Edit the lines from the one containing "por los senderos" through the one containing "Desde ahí, hay" by replacing "saltos de agua" with "cascadas", and give back only those lines with everything else unchanged.

■ ■ ■ ■ ■ ■ ■

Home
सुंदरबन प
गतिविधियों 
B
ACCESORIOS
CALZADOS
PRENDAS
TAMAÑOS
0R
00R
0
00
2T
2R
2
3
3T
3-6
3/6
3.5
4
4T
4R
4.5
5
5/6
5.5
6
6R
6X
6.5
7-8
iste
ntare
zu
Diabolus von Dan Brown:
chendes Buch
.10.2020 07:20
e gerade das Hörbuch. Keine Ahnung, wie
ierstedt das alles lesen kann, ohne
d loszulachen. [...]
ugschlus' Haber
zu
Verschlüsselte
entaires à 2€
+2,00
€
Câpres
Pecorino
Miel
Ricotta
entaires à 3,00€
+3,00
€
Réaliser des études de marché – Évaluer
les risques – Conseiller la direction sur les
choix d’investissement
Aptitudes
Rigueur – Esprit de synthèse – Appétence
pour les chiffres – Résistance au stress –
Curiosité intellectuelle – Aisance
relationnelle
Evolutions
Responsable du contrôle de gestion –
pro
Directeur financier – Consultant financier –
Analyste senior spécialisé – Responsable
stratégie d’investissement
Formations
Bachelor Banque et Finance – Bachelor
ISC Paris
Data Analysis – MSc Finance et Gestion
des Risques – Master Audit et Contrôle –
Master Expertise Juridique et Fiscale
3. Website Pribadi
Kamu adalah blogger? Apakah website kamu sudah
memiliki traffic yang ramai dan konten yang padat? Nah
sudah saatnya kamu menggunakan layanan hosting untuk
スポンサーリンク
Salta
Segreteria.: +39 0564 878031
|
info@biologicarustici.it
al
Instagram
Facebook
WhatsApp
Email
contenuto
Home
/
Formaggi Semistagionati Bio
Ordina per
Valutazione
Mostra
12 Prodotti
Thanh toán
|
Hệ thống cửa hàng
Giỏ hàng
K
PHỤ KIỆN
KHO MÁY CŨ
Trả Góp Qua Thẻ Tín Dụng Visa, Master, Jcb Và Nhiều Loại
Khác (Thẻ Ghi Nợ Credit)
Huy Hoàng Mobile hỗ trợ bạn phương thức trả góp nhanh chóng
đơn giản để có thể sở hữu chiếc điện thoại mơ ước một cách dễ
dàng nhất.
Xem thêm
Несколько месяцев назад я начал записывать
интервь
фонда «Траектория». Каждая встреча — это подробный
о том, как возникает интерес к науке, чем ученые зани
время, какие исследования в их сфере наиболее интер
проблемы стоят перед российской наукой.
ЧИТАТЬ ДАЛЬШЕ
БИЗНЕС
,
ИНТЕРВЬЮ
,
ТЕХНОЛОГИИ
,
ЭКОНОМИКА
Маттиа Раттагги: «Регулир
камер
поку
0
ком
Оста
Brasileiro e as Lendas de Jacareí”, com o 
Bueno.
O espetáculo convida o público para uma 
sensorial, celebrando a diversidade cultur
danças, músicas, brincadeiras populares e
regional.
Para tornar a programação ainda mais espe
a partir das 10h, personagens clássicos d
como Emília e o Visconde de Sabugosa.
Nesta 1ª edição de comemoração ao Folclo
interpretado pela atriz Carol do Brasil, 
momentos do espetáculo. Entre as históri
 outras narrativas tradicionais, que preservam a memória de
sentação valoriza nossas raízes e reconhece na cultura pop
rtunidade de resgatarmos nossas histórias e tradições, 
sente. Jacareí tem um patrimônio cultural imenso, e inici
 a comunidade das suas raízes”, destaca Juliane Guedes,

■ ■ ■ ■ ■ ■ ■

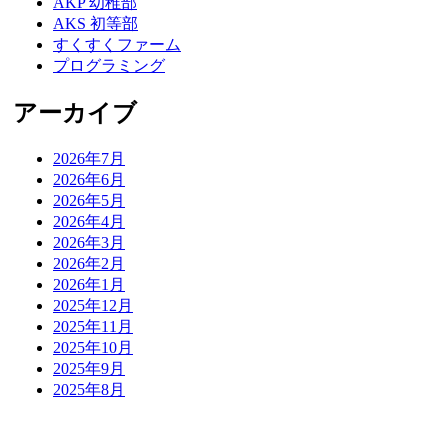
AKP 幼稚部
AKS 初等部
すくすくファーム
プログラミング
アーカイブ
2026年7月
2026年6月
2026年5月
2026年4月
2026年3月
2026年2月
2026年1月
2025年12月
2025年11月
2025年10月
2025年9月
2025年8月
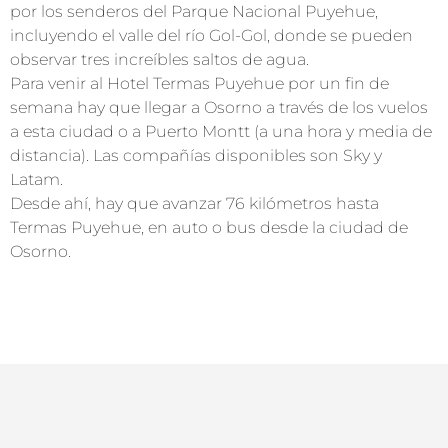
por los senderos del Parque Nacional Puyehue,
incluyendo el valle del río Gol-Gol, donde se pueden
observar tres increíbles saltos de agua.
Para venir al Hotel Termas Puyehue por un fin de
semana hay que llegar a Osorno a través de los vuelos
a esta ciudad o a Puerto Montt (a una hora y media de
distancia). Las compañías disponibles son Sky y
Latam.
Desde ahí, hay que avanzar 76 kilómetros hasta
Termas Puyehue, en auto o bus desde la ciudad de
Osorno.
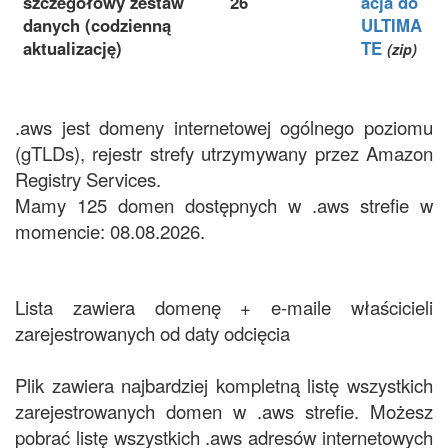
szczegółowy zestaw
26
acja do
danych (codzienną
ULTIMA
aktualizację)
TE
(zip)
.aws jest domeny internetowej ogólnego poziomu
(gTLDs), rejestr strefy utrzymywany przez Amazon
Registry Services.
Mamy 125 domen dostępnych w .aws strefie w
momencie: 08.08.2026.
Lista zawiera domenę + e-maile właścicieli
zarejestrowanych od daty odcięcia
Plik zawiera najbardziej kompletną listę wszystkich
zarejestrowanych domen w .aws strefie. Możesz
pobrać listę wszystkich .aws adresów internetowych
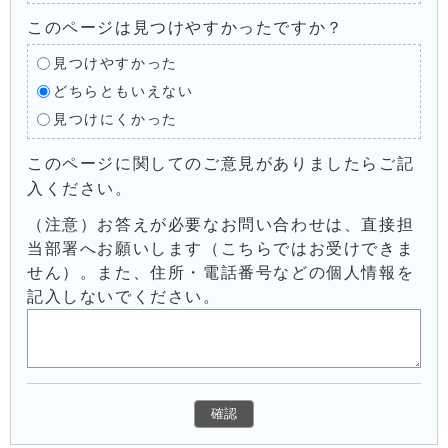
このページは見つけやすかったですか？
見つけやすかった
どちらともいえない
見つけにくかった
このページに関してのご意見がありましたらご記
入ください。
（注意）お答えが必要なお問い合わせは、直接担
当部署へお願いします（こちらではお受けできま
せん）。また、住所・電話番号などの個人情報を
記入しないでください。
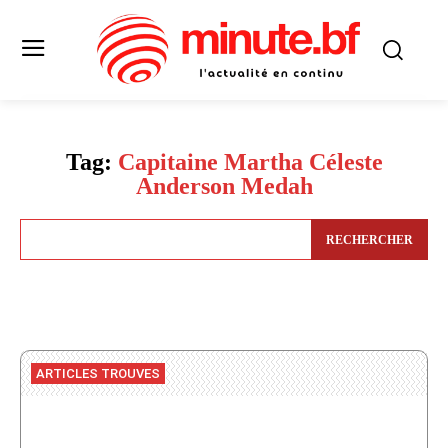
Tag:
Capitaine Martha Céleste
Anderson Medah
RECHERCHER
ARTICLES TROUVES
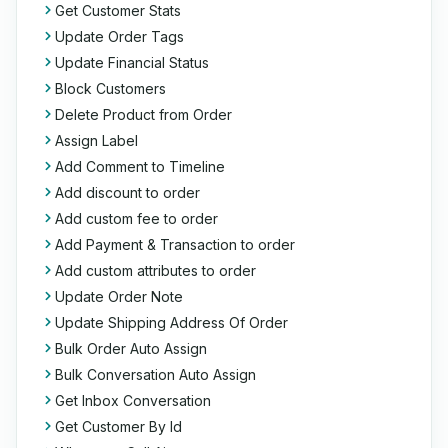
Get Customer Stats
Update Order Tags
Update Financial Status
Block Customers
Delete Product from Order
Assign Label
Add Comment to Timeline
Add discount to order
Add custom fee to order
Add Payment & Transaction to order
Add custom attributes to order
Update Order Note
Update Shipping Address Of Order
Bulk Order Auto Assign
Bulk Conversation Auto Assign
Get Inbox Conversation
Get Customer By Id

■ ■ ■ ■ ■ ■ ■

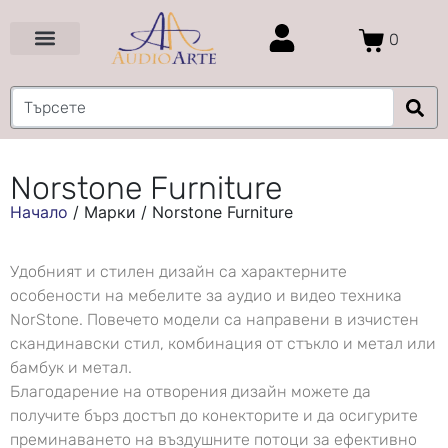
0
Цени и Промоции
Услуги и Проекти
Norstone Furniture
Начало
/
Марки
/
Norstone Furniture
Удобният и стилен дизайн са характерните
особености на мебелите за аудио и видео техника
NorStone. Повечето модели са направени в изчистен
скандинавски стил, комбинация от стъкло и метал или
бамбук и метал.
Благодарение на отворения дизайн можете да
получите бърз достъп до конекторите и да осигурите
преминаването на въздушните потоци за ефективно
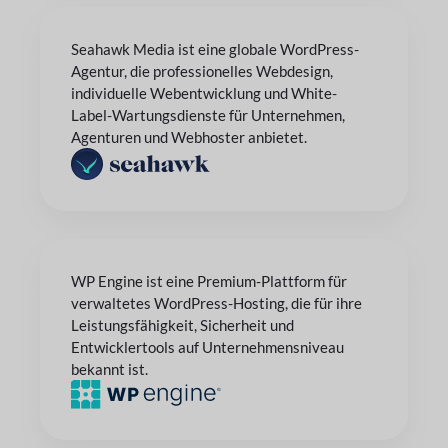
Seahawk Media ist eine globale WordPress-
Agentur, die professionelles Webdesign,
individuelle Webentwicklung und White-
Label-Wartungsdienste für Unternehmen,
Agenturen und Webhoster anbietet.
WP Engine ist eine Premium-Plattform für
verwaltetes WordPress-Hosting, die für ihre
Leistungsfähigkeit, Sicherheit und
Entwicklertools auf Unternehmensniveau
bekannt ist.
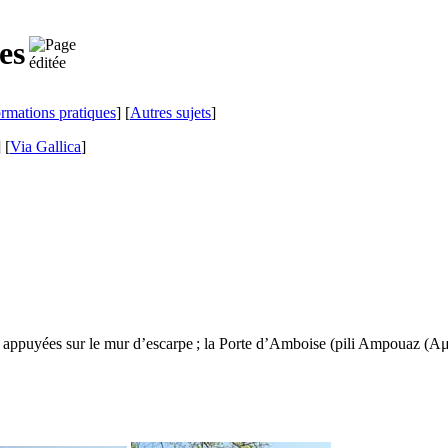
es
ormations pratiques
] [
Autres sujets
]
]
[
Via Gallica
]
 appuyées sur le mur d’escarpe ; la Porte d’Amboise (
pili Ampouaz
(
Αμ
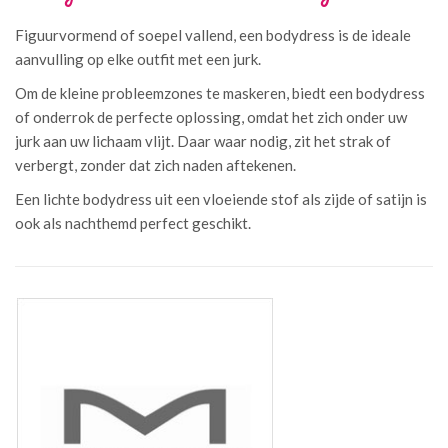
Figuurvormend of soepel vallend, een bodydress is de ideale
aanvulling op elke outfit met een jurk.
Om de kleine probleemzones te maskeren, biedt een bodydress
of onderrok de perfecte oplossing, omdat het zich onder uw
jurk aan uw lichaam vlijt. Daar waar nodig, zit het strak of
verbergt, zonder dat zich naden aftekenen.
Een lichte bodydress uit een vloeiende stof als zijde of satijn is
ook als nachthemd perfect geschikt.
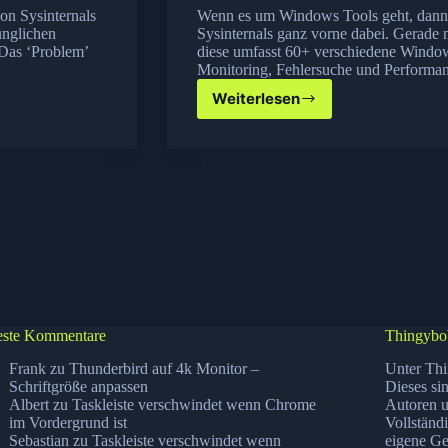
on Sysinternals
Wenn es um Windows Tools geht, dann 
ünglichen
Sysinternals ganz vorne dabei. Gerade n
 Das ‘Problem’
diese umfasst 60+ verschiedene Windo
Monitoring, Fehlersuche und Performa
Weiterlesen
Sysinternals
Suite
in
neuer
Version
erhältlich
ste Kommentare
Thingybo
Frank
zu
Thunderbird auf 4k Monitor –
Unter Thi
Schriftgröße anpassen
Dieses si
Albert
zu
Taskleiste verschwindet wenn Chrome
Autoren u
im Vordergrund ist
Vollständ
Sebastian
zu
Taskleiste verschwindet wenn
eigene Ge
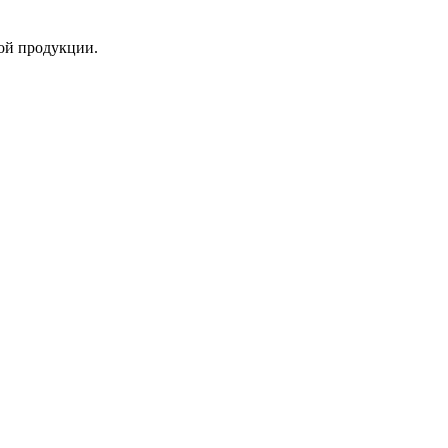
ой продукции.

■ ■ ■ ■ ■ ■ ■

▸ RESPONSE BELOW
por los senderos del Parque Nacional Puyehue,
incluyendo el valle del río Gol-Gol, donde se pueden
observar tres increíbles cascadas.
Para venir al Hotel Termas Puyehue por un fin de
semana hay que llegar a Osorno a través de los vuelos
a esta ciudad o a Puerto Montt (a una hora y media de
distancia). Las compañías disponibles son Sky y
Latam.
Desde ahí, hay que avanzar 76 kilómetros hasta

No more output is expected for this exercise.